Other staffers were called, as was the on-duty veterinarian. Lewis arrived at 7 a.m., and Klause arrived half an hour later. Also present was Jennie McNary, the zoo’s curator of mammals, and several veterinary technicians.

“Part of the problem in being down for a period of time with a large animal, you get muscle damage. And the muscle gives up toxins, and those toxins get released into the bloodstream,” Klause said.

Eventually, the staff tried gingerly to hoist Gita up on her feet.

“She seemed to want to stand with her front legs, but she couldn’t get anything going with her hind legs,” Lewis said. “It was pretty obvious at that point we had a problem, but we just kept working her and working her. Even after she was down, the most incredible thing I saw was Steve and the other vets and all the staff doing CPR. It takes a massive effort.”

The release of the toxins had led to a rapid vascular system breakdown, Klause said. “It literally is 20, 30 seconds,” he said. “Her system just shut down.”
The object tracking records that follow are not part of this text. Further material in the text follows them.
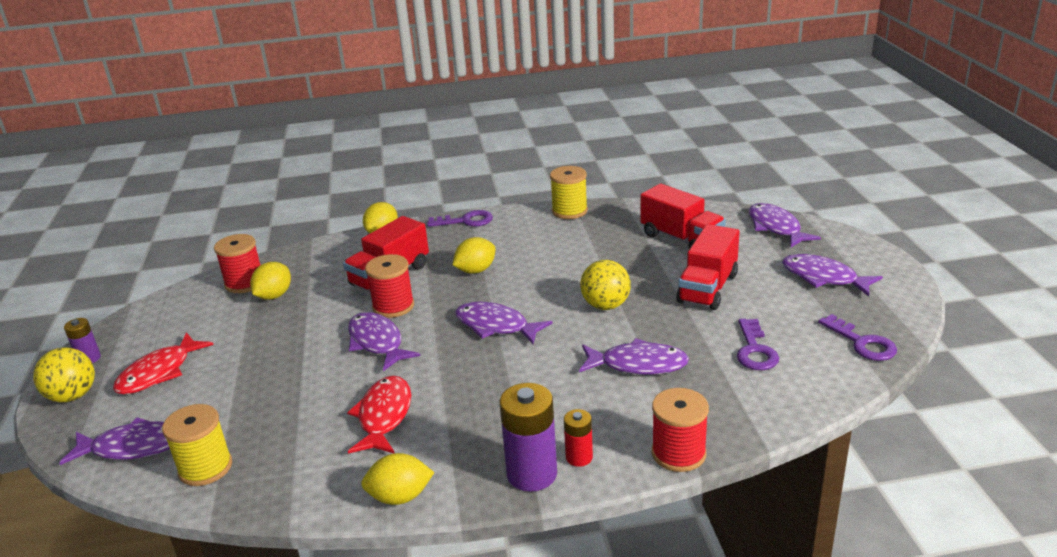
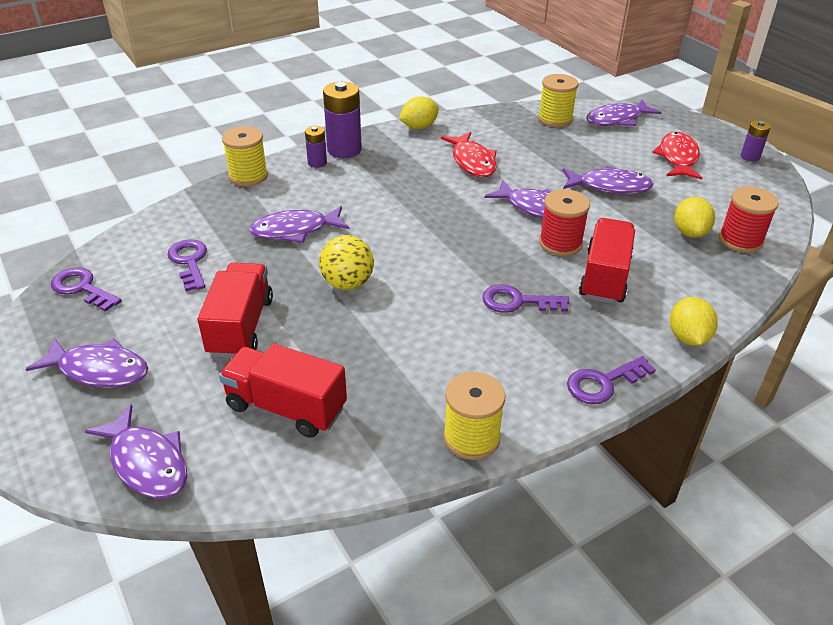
camera: 155 degrees right, 10 degrees up
(73, 396) = (711, 135): yellow ball -> none
(476, 270) = (517, 301): yellow lemon -> purple key
(496, 326) = (444, 242): purple fish -> purple fish (610, 186)
(579, 457) = (317, 163): red battery -> purple battery
(678, 453) = (248, 176): red spool -> yellow spool

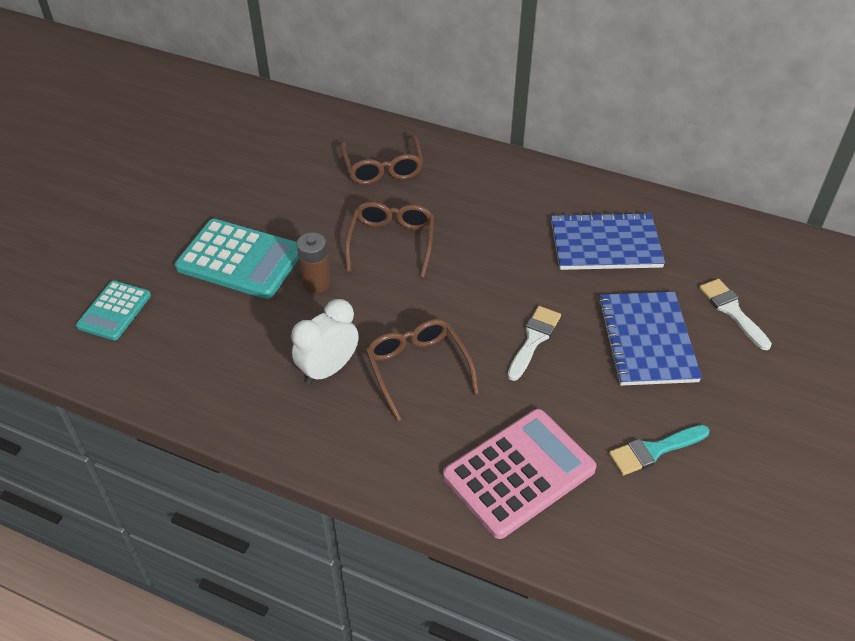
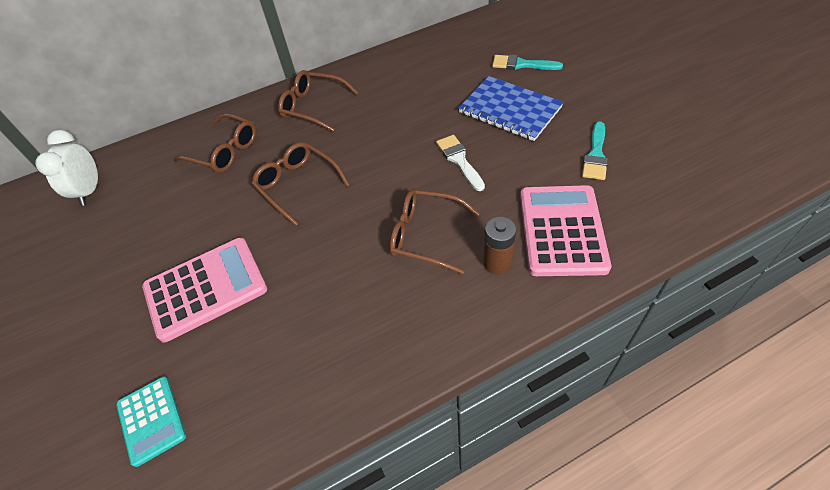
camera: 45 degrees left, 5 degrees up
(240, 260) = (206, 289): turquoise calculator -> pink calculator
(316, 283) = (285, 251): brown battery -> brown battery (497, 263)
(328, 369) = (375, 290): white clock -> white clock (90, 191)
(494, 188) = (313, 107): none -> brown glasses
(605, 244) = (417, 85): blue notebook -> none
(732, 311) = (521, 64): white brush -> turquoise brush

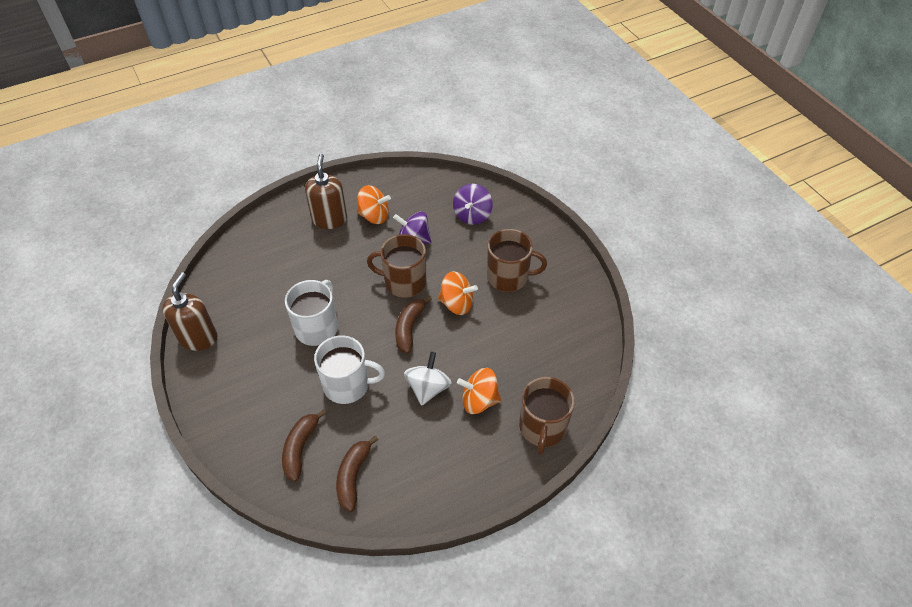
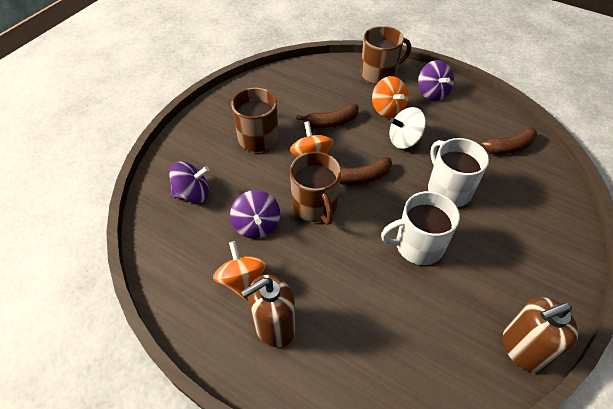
camera: 120 degrees left, 0 degrees up
(300, 448) = (524, 189): brown banana -> brown banana (331, 122)
(477, 462) = (432, 93): none -> purple spinning top

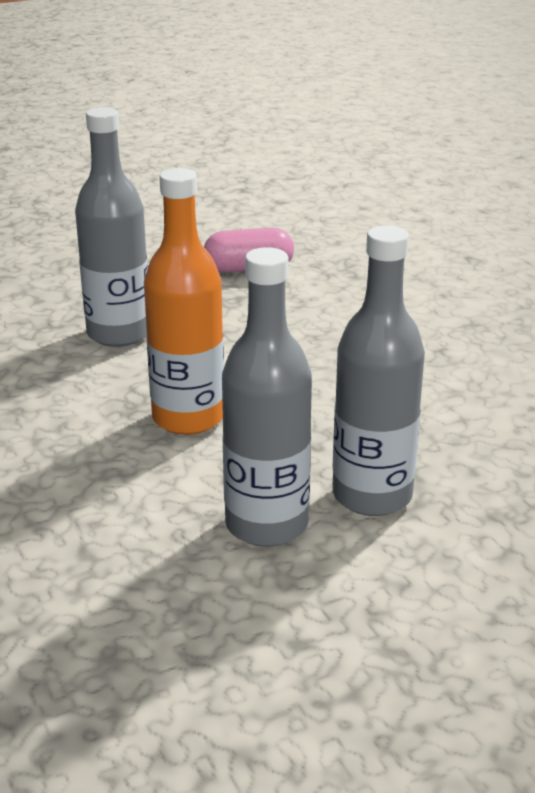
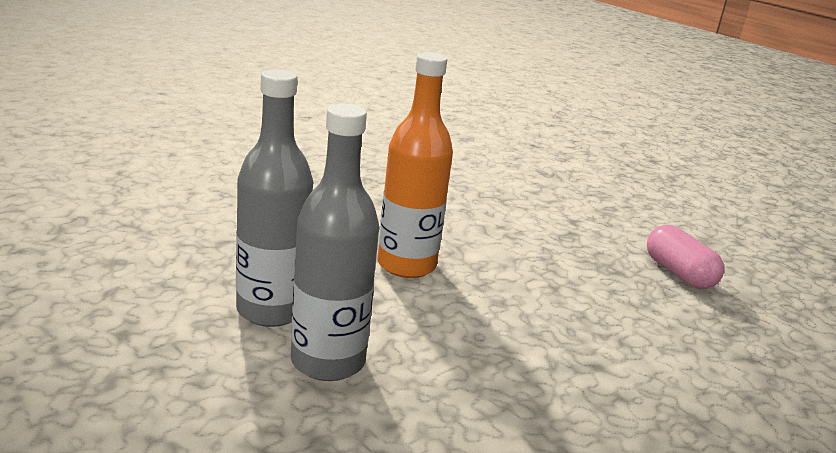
camera: 70 degrees right, 5 degrees down
(119, 333) = (512, 226): grey bottle -> none

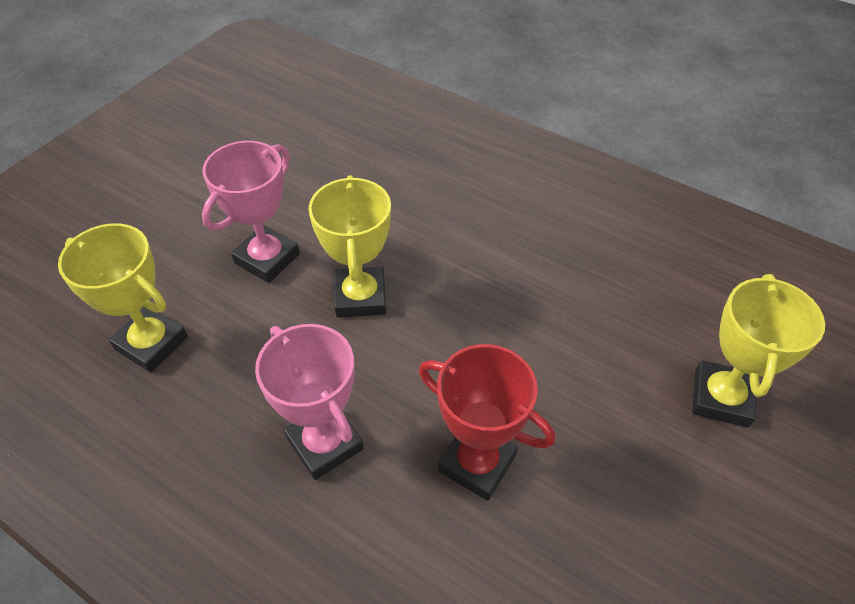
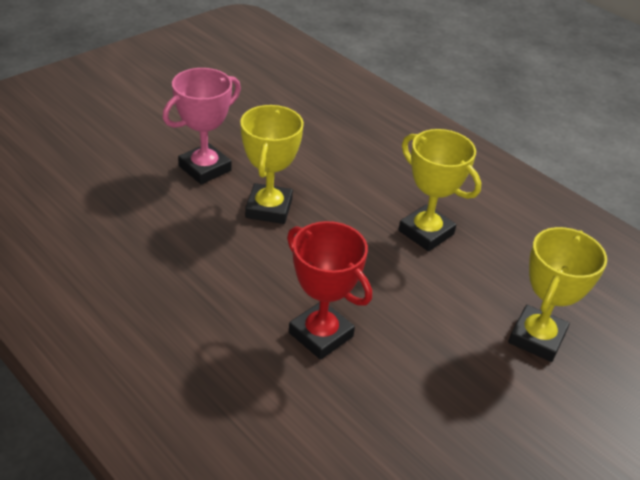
camera: 10 degrees right, 10 degrees down
(151, 343) = (100, 204): yellow trophy -> yellow trophy (426, 232)
(325, 443) = (208, 295): pink trophy -> none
Klause said that, based on seeing Gita twice a day, her foot appeared to be completely healed. “The big question is: Did she lay down? Did she stumble? I don’t know,” he said.

Gita’s distraught keepers chose to accompany her body as it was taken by truck shortly after her death to the California Animal Health and Food Safety Lab in San Bernardino for a necropsy.

Mayor Antonio Villaraigosa released a statement Saturday expressing sadness over the elephant’s death.

“Along with millions of zoo visitors, I had the great pleasure of meeting Gita and was amazed by her majesty, gentleness and friendliness,” the mayor said. He also said he was “concerned about the precise cause of death” and called for a “timely and exhaustive necropsy.”

Animal rights activists had persuaded Villaraigosa to commission a report on whether the zoo should be allowed to keep elephants at all. The report, released in December, recommended that they go ahead with a new exhibit but at an increased size.